Excerpts from a dataset:
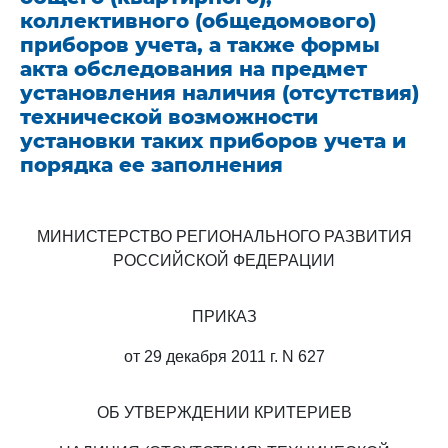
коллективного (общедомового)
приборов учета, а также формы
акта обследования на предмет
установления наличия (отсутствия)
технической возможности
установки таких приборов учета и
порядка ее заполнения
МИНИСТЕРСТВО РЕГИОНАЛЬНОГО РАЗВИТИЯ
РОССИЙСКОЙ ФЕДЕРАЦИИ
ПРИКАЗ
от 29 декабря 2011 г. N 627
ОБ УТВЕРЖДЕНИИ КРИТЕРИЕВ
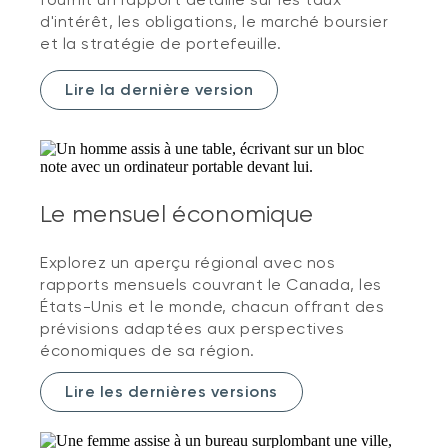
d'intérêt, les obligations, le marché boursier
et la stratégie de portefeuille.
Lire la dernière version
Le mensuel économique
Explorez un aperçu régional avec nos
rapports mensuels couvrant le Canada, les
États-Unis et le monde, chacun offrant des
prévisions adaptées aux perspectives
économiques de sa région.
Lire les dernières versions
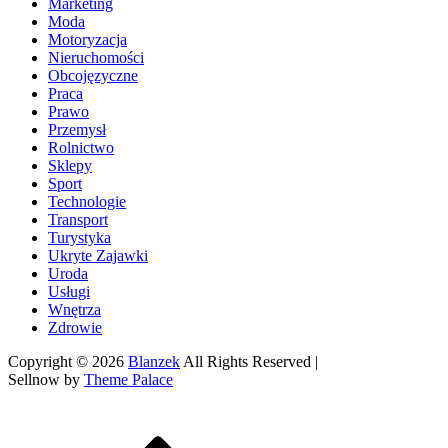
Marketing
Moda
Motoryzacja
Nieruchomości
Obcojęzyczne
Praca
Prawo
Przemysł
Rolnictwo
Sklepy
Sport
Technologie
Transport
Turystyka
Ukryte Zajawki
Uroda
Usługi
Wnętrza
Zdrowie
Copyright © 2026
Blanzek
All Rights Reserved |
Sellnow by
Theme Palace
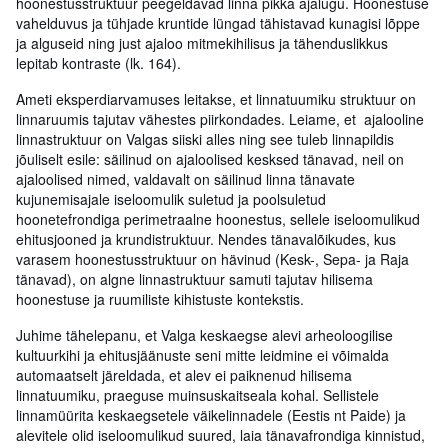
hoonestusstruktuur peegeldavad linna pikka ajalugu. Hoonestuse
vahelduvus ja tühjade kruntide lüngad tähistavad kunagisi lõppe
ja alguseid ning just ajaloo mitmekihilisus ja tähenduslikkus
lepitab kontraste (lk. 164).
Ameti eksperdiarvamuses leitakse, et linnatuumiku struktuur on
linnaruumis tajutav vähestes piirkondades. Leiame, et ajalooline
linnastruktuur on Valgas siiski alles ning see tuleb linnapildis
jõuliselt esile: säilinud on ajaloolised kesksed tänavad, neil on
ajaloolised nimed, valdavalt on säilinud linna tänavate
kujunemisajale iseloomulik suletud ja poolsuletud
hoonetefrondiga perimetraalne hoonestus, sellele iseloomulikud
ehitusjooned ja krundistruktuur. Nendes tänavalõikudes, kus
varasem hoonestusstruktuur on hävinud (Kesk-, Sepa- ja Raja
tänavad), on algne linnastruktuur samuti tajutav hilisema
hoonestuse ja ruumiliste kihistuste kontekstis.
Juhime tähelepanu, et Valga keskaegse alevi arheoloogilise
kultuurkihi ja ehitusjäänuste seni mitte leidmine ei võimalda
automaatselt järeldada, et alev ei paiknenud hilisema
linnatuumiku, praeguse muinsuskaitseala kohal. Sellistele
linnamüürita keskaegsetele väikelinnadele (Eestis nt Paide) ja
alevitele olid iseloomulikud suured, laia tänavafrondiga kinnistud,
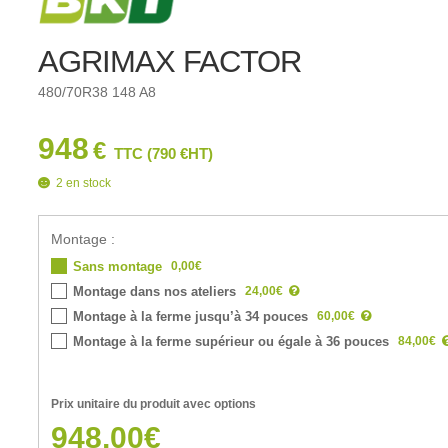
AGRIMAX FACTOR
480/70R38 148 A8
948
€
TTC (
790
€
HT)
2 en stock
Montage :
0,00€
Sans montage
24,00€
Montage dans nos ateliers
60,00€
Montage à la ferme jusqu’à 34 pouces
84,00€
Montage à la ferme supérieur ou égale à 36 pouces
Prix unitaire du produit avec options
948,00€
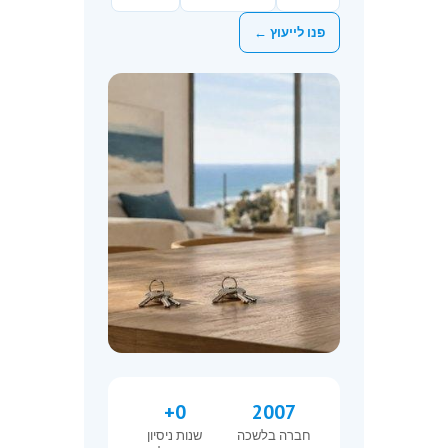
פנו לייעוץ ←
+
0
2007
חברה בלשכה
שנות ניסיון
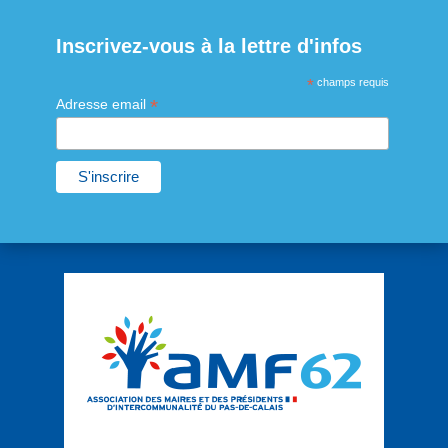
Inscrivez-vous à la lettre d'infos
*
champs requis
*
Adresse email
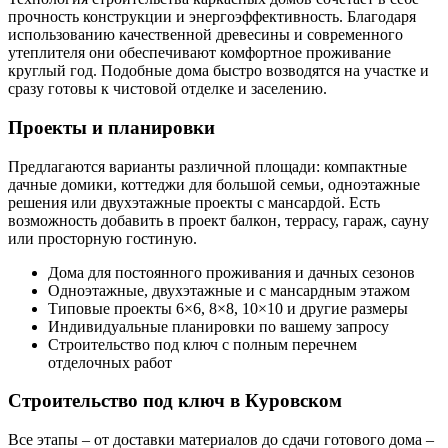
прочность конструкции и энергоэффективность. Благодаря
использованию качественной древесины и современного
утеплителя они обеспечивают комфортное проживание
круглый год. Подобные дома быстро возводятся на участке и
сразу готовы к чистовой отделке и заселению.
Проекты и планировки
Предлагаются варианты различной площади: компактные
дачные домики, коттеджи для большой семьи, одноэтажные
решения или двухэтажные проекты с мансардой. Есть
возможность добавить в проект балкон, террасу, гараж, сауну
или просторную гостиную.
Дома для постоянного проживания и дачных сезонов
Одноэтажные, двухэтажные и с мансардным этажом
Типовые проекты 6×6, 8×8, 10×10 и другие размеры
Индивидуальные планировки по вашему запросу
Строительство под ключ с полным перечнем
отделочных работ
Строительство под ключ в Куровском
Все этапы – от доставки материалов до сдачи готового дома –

* _Your assignment_:
Take the lines from the first line of the entries through the line with "Juhime tähelepanu, et", inclusive, and give them again exactly, minus any pictures.

* _Final answer_:
коллективного (общедомового)
приборов учета, а также формы
акта обследования на предмет
установления наличия (отсутствия)
технической возможности
установки таких приборов учета и
порядка ее заполнения
МИНИСТЕРСТВО РЕГИОНАЛЬНОГО РАЗВИТИЯ
РОССИЙСКОЙ ФЕДЕРАЦИИ
ПРИКАЗ
от 29 декабря 2011 г. N 627
ОБ УТВЕРЖДЕНИИ КРИТЕРИЕВ
d'intérêt, les obligations, le marché boursier
et la stratégie de portefeuille.
Lire la dernière version
Le mensuel économique
Explorez un aperçu régional avec nos
rapports mensuels couvrant le Canada, les
États-Unis et le monde, chacun offrant des
prévisions adaptées aux perspectives
économiques de sa région.
Lire les dernières versions
Marketing
Moda
Motoryzacja
Nieruchomości
Obcojęzyczne
Praca
Prawo
Przemysł
Rolnictwo
Sklepy
Sport
Technologie
Transport
Turystyka
Ukryte Zajawki
Uroda
Usługi
Wnętrza
Zdrowie
Copyright © 2026
Blanzek
All Rights Reserved |
Sellnow by
Theme Palace
hoonestusstruktuur peegeldavad linna pikka ajalugu. Hoonestuse
vahelduvus ja tühjade kruntide lüngad tähistavad kunagisi lõppe
ja alguseid ning just ajaloo mitmekihilisus ja tähenduslikkus
lepitab kontraste (lk. 164).
Ameti eksperdiarvamuses leitakse, et linnatuumiku struktuur on
linnaruumis tajutav vähestes piirkondades. Leiame, et ajalooline
linnastruktuur on Valgas siiski alles ning see tuleb linnapildis
jõuliselt esile: säilinud on ajaloolised kesksed tänavad, neil on
ajaloolised nimed, valdavalt on säilinud linna tänavate
kujunemisajale iseloomulik suletud ja poolsuletud
hoonetefrondiga perimetraalne hoonestus, sellele iseloomulikud
ehitusjooned ja krundistruktuur. Nendes tänavalõikudes, kus
varasem hoonestusstruktuur on hävinud (Kesk-, Sepa- ja Raja
tänavad), on algne linnastruktuur samuti tajutav hilisema
hoonestuse ja ruumiliste kihistuste kontekstis.
Juhime tähelepanu, et Valga keskaegse alevi arheoloogilise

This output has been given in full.